Exercise
Word for word and without images, transcribe all of the records.

### Study material ###

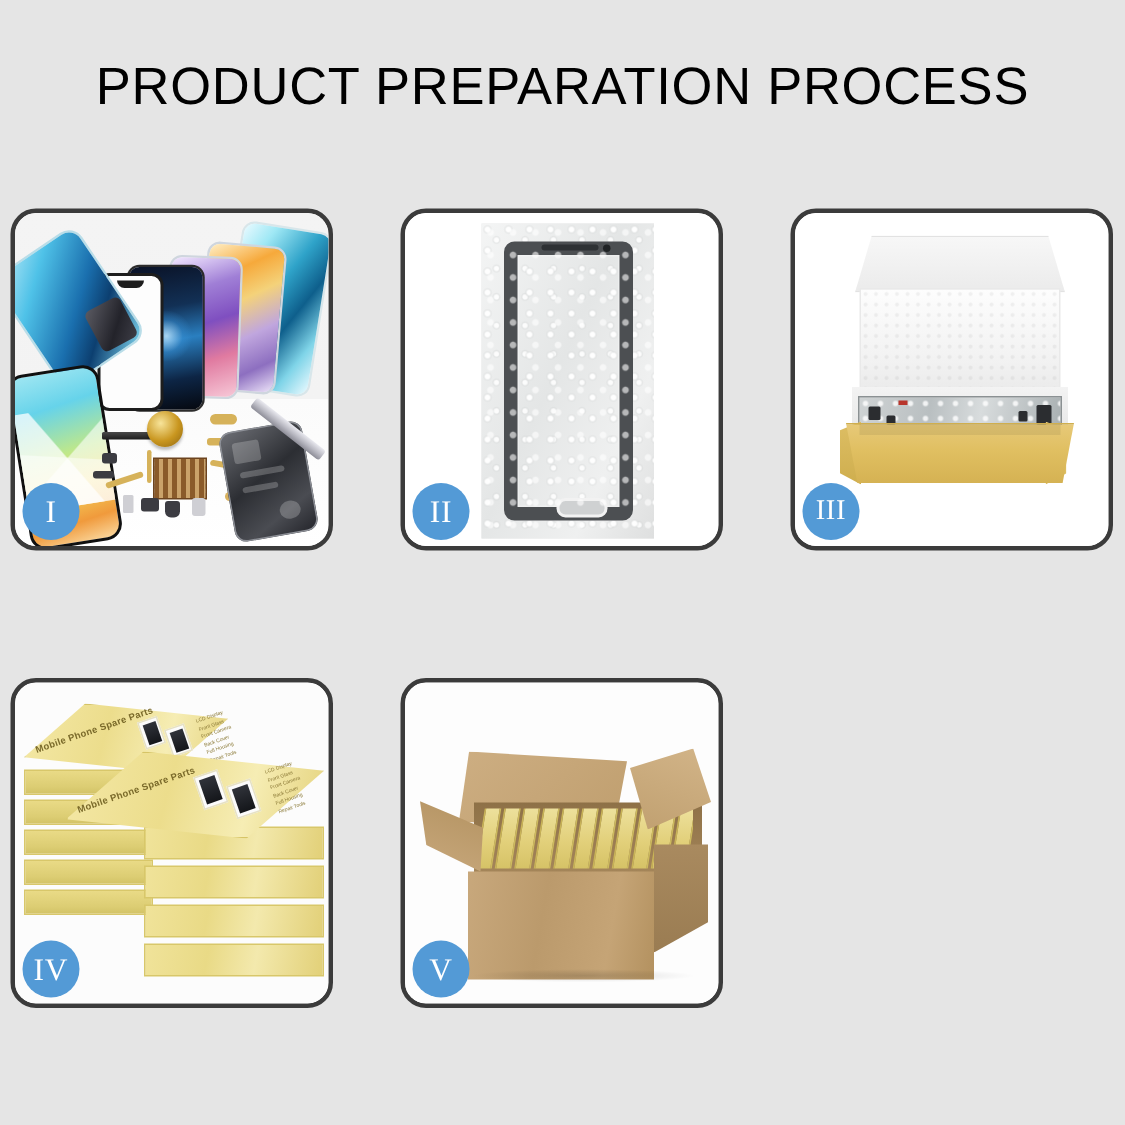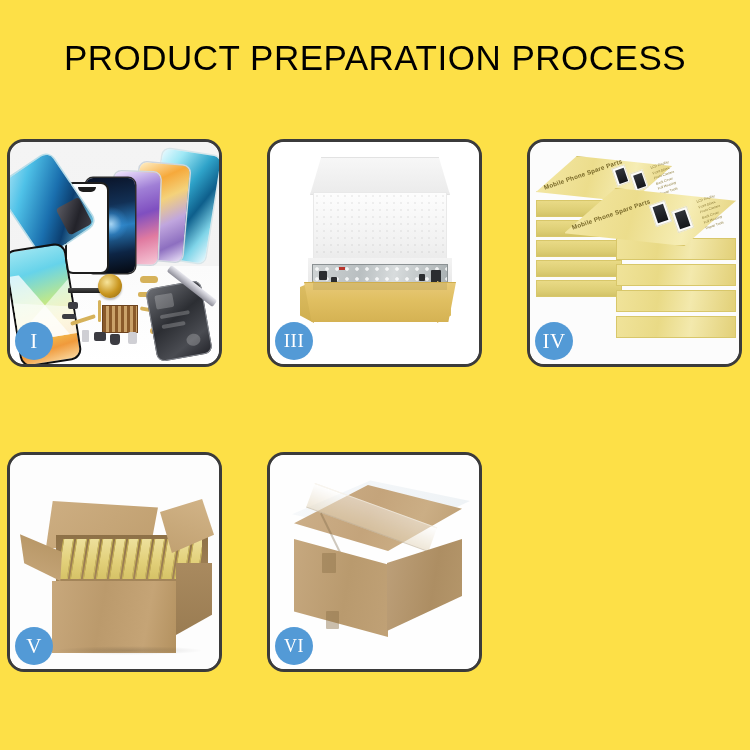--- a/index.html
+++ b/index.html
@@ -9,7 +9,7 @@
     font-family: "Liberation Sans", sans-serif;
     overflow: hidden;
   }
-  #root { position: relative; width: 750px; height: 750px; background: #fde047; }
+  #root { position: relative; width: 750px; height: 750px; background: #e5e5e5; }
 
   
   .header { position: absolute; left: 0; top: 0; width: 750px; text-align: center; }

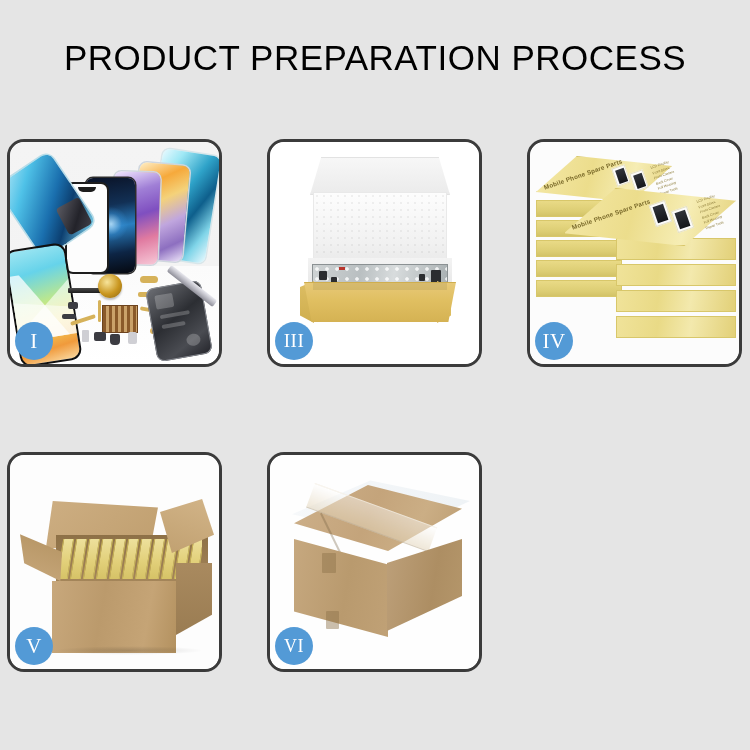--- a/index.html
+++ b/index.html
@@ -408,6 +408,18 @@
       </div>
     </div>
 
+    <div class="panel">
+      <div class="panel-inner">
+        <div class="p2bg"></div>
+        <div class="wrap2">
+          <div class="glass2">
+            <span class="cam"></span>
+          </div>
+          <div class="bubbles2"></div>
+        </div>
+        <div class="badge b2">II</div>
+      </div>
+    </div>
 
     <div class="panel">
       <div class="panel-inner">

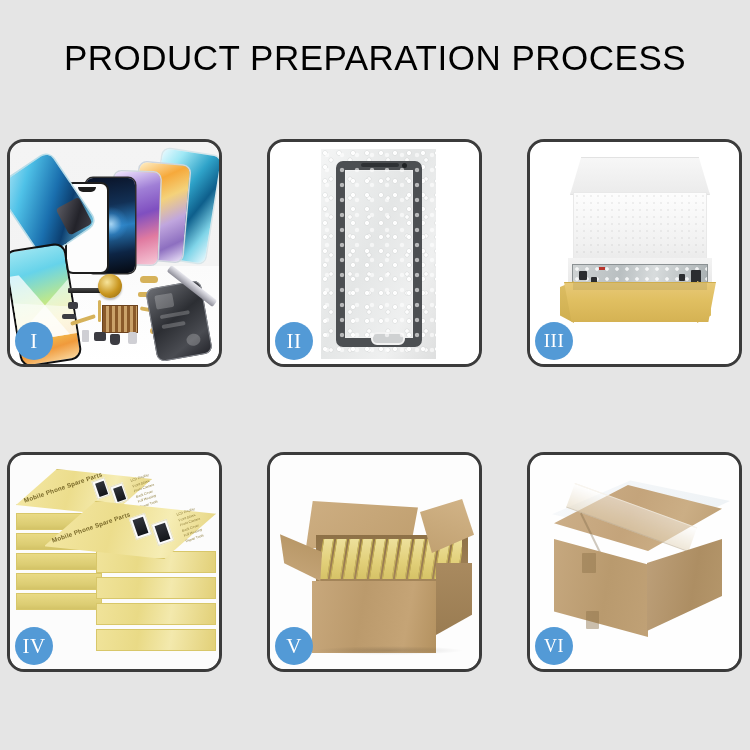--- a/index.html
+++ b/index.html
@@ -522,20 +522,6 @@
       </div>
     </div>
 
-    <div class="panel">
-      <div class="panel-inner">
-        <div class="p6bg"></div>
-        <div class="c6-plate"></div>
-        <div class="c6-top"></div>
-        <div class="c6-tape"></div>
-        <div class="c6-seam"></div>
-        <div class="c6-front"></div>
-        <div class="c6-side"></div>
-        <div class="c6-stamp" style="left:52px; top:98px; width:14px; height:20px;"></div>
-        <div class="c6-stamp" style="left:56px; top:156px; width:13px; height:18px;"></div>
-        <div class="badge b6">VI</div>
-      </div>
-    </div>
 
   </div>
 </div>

###

Answer section
--- a/index.html
+++ b/index.html
@@ -9,7 +9,7 @@
     font-family: "Liberation Sans", sans-serif;
     overflow: hidden;
   }
-  #root { position: relative; width: 750px; height: 750px; background: #fde047; }
+  #root { position: relative; width: 750px; height: 750px; background: #e5e5e5; }
 
   
   .header { position: absolute; left: 0; top: 0; width: 750px; text-align: center; }

--- a/index.html
+++ b/index.html
@@ -408,6 +408,18 @@
       </div>
     </div>
 
+    <div class="panel">
+      <div class="panel-inner">
+        <div class="p2bg"></div>
+        <div class="wrap2">
+          <div class="glass2">
+            <span class="cam"></span>
+          </div>
+          <div class="bubbles2"></div>
+        </div>
+        <div class="badge b2">II</div>
+      </div>
+    </div>
 
     <div class="panel">
       <div class="panel-inner">

--- a/index.html
+++ b/index.html
@@ -522,20 +522,6 @@
       </div>
     </div>
 
-    <div class="panel">
-      <div class="panel-inner">
-        <div class="p6bg"></div>
-        <div class="c6-plate"></div>
-        <div class="c6-top"></div>
-        <div class="c6-tape"></div>
-        <div class="c6-seam"></div>
-        <div class="c6-front"></div>
-        <div class="c6-side"></div>
-        <div class="c6-stamp" style="left:52px; top:98px; width:14px; height:20px;"></div>
-        <div class="c6-stamp" style="left:56px; top:156px; width:13px; height:18px;"></div>
-        <div class="badge b6">VI</div>
-      </div>
-    </div>
 
   </div>
 </div>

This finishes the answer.